Please report each line of the data below that contains "span".

─── Source material ───

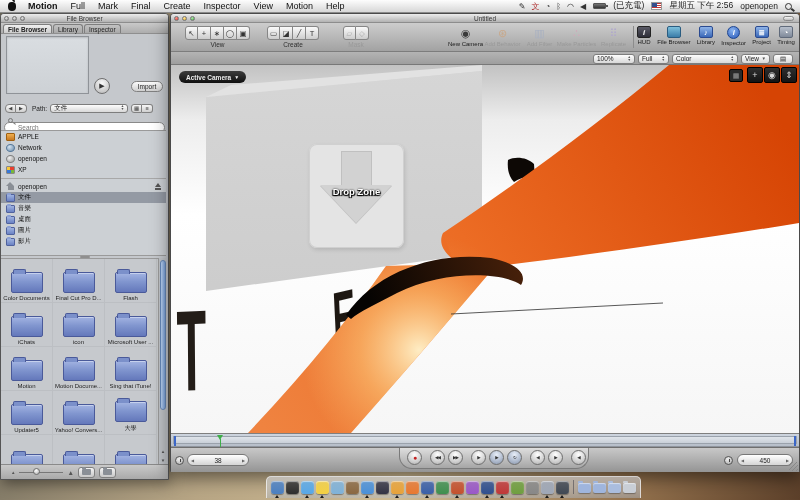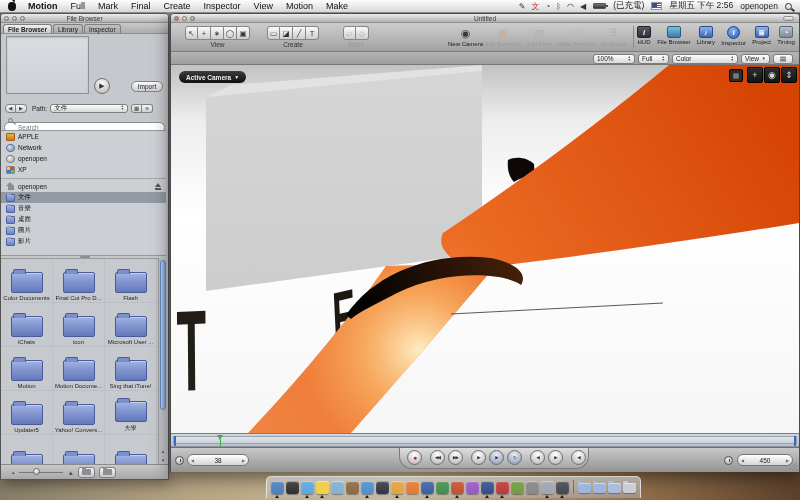--- a/index.html
+++ b/index.html
@@ -250,7 +250,7 @@
         <span>Inspector</span>
         <span>View</span>
         <span>Motion</span>
-        <span>Make</span>
+        <span>Help</span>
       </span>
     <span id="status">
       <span id="statusicons" style="display:flex;gap:6px;align-items:center;">

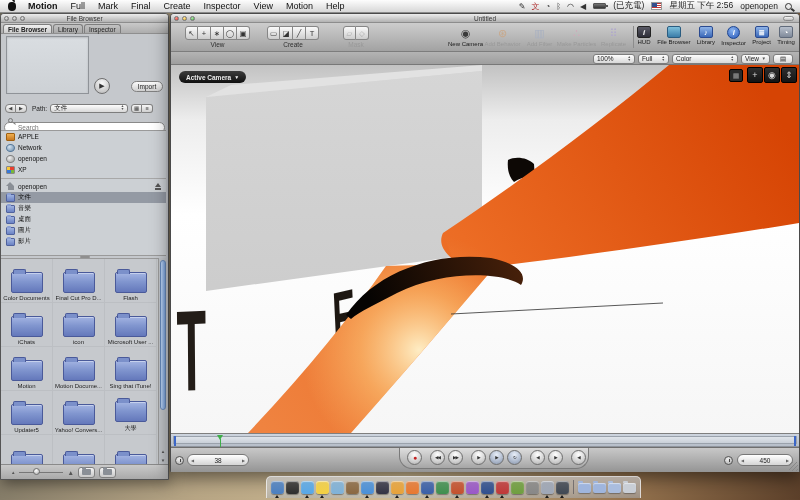--- a/index.html
+++ b/index.html
@@ -557,6 +557,11 @@
     <div id="canvas">
       <div id="wall"></div>
       <div id="walltop"></div>
+      <div id="dropzone">
+        <span class="dzstem"></span>
+        <span class="dzhead"></span>
+        <span id="dzlabel">Drop Zone</span>
+      </div>
       <svg width="628" height="368" viewBox="0 0 628 368" style="position:absolute;inset:0;">
         <defs>
           <linearGradient id="bandg" gradientUnits="userSpaceOnUse" x1="90" y1="360" x2="600" y2="40">

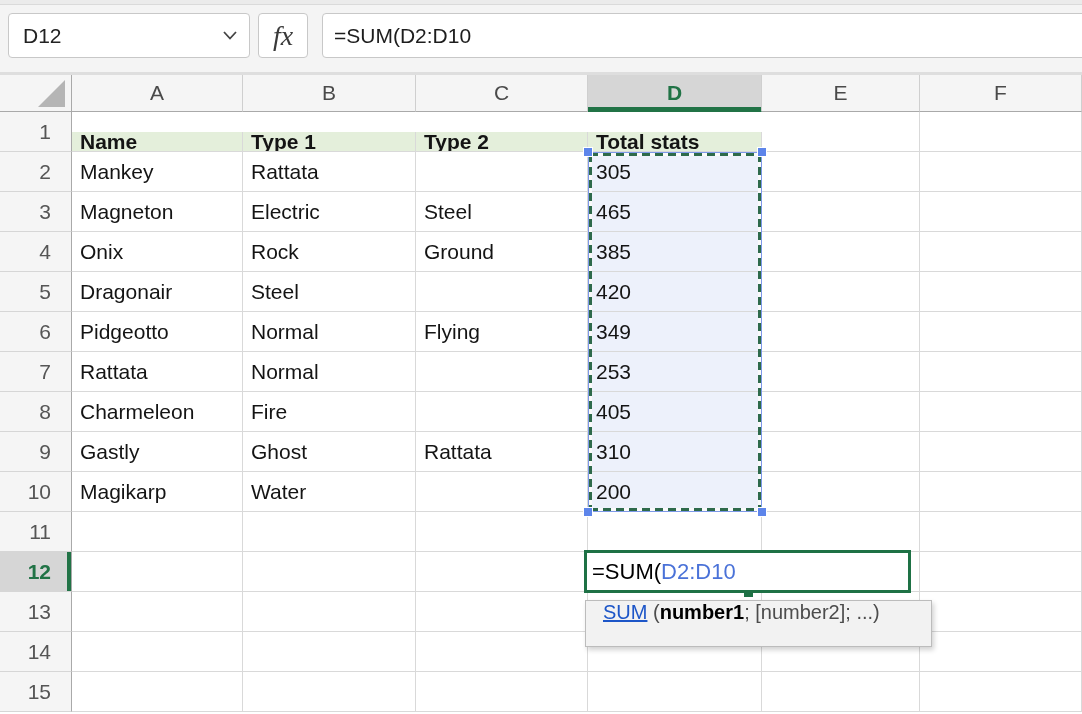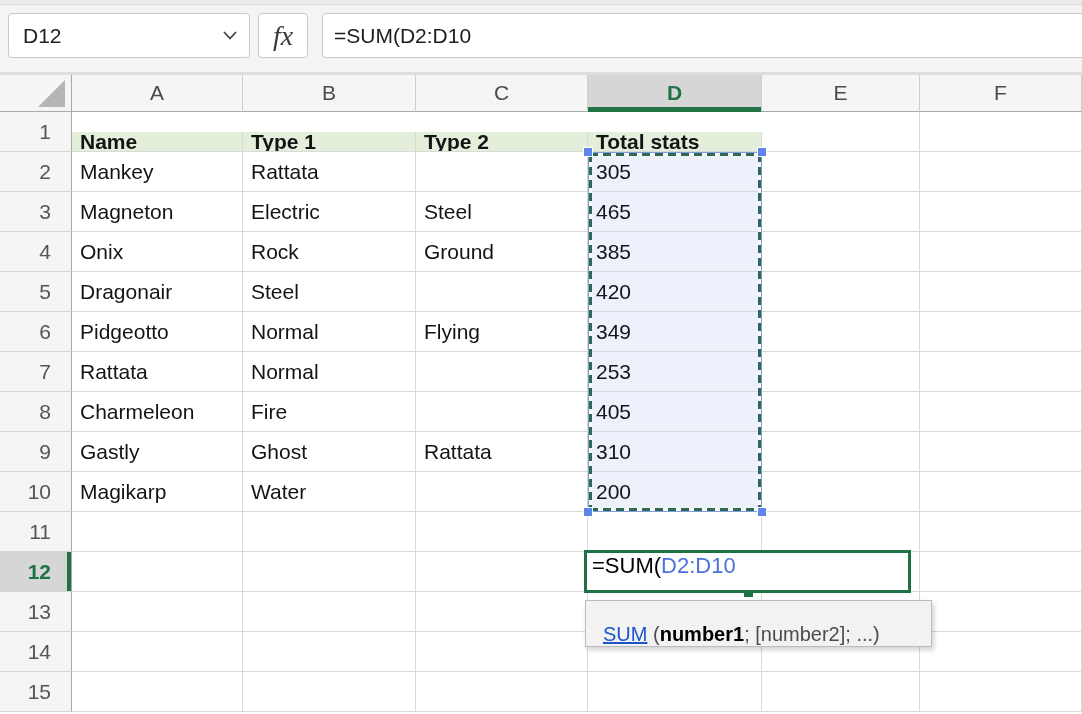--- a/index.html
+++ b/index.html
@@ -54,7 +54,7 @@
 
   
   .editbox { position: absolute; left: 584px; top: 478px; width: 327px; height: 43px; background: #fff;
-    border: 3px solid #1e7145; display: flex; align-items: flex-start; padding-left: 5px; font-size: 22px; }
+    border: 3px solid #1e7145; display: flex; align-items: center; padding-left: 5px; font-size: 22px; }
   .editbox .nub { position: absolute; left: 50%; bottom: -7px; margin-left: -4px; width: 9px; height: 7px; background: #1e7145; }
   .ref-blue { color: #4a72d8; }
   .f-black { color: #000; }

───

## Result
         <span>Inspector</span>
         <span>View</span>
         <span>Motion</span>
-        <span>Make</span>
+        <span>Help</span>
       </span>
     <span id="status">
       <span id="statusicons" style="display:flex;gap:6px;align-items:center;">
+        <span class="dzstem"></span>
+        <span class="dzhead"></span>
+        <span id="dzlabel">Drop Zone</span>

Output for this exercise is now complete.